Stored entries

----

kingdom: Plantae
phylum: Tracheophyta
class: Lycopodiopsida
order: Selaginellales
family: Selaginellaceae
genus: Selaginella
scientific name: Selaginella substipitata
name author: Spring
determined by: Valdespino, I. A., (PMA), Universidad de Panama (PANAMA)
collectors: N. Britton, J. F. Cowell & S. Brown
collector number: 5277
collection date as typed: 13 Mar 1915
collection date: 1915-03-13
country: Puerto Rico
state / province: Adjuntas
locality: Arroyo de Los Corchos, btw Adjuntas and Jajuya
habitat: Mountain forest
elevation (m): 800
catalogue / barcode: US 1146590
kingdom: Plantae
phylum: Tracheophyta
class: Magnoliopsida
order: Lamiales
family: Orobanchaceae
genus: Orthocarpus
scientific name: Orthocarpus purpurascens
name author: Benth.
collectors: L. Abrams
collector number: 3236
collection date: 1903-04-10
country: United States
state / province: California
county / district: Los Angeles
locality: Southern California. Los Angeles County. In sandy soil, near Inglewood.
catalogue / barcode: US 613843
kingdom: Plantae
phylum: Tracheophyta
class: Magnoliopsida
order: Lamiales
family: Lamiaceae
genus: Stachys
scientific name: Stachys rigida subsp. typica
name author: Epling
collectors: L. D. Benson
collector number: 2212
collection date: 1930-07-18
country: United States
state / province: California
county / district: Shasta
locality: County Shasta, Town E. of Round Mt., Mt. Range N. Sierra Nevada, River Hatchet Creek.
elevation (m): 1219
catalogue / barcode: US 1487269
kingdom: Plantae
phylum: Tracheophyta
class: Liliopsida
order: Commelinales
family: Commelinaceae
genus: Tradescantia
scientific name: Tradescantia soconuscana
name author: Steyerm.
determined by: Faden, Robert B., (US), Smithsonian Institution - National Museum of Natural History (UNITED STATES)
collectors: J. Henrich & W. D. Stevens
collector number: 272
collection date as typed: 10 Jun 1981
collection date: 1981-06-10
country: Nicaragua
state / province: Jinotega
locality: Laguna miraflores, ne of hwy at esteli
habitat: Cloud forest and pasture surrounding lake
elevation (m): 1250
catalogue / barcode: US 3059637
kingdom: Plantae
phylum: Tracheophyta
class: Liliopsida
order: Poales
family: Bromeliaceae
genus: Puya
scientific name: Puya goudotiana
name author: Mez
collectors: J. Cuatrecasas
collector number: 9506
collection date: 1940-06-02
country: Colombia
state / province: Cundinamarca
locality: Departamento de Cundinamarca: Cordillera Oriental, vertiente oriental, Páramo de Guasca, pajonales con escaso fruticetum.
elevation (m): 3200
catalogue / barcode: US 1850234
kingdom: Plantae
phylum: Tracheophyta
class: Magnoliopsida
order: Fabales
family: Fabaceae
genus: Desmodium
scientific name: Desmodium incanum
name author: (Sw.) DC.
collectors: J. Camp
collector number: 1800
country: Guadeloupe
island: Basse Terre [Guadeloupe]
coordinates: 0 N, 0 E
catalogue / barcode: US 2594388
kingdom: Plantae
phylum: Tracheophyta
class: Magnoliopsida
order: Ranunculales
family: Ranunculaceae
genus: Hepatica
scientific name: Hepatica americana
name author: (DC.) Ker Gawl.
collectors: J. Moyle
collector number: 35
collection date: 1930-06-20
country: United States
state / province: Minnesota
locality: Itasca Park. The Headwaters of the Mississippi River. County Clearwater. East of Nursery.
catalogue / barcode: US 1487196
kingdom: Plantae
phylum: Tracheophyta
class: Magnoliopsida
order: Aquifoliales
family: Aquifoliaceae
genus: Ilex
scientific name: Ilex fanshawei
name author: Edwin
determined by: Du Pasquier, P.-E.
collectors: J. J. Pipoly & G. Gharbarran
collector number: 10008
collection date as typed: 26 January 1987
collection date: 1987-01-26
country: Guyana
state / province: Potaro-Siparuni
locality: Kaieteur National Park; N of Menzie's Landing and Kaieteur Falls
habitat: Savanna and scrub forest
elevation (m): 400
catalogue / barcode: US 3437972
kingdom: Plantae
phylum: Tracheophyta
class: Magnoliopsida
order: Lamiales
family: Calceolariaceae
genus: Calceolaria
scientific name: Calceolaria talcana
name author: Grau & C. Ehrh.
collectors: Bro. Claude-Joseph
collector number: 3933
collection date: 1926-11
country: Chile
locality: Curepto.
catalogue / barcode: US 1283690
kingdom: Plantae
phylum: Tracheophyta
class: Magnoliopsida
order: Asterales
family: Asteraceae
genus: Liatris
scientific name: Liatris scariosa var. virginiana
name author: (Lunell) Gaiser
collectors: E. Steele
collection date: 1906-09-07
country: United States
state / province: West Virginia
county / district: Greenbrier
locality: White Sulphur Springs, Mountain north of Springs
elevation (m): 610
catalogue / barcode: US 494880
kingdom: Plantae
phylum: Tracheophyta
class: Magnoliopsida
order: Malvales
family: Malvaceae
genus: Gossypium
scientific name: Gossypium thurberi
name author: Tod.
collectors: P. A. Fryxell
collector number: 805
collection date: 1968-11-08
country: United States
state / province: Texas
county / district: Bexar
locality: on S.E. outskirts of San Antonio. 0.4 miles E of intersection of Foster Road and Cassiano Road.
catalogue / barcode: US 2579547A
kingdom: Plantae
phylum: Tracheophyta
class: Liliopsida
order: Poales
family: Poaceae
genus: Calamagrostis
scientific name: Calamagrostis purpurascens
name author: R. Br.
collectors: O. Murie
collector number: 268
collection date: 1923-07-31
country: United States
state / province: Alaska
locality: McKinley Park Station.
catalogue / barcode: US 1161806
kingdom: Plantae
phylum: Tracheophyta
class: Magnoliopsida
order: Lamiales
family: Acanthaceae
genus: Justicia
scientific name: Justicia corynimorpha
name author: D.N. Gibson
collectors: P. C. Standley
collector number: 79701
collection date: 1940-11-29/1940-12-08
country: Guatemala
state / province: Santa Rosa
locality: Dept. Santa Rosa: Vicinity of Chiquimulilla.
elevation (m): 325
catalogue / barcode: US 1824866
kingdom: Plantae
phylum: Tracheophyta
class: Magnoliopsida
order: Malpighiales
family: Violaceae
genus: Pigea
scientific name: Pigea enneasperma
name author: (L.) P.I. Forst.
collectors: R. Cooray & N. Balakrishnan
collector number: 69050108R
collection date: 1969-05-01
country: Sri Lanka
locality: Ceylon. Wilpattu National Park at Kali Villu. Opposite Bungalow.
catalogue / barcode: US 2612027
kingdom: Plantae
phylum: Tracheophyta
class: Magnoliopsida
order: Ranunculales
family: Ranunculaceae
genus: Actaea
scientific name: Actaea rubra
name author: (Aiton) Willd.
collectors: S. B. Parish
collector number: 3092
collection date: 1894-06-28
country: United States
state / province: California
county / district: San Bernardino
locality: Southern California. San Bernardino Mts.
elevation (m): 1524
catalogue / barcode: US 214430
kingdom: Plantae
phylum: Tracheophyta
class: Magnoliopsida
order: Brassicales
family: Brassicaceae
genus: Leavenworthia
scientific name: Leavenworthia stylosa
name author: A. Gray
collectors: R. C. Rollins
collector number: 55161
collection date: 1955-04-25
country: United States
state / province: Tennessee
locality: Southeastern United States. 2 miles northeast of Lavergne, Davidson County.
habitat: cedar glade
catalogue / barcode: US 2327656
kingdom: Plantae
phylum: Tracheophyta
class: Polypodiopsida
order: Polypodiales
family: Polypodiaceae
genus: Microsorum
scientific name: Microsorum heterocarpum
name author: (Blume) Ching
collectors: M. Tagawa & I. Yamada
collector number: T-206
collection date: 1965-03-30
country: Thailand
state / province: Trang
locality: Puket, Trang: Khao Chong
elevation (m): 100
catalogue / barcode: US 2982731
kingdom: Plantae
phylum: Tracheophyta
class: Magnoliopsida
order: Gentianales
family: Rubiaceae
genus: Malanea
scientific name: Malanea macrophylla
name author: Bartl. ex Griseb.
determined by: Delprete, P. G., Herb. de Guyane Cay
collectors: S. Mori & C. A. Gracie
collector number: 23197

----

Directive
Can you convert the data lines starting at the one containing "catalogue / barcode: US 494880" and ending at the one containing "county / district: Bexar" into a JSON list of strings, one string per line, leaving out blank lines?

Answer for the task
[
  "catalogue / barcode: US 494880",
  "kingdom: Plantae",
  "phylum: Tracheophyta",
  "class: Magnoliopsida",
  "order: Malvales",
  "family: Malvaceae",
  "genus: Gossypium",
  "scientific name: Gossypium thurberi",
  "name author: Tod.",
  "collectors: P. A. Fryxell",
  "collector number: 805",
  "collection date: 1968-11-08",
  "country: United States",
  "state / province: Texas",
  "county / district: Bexar"
]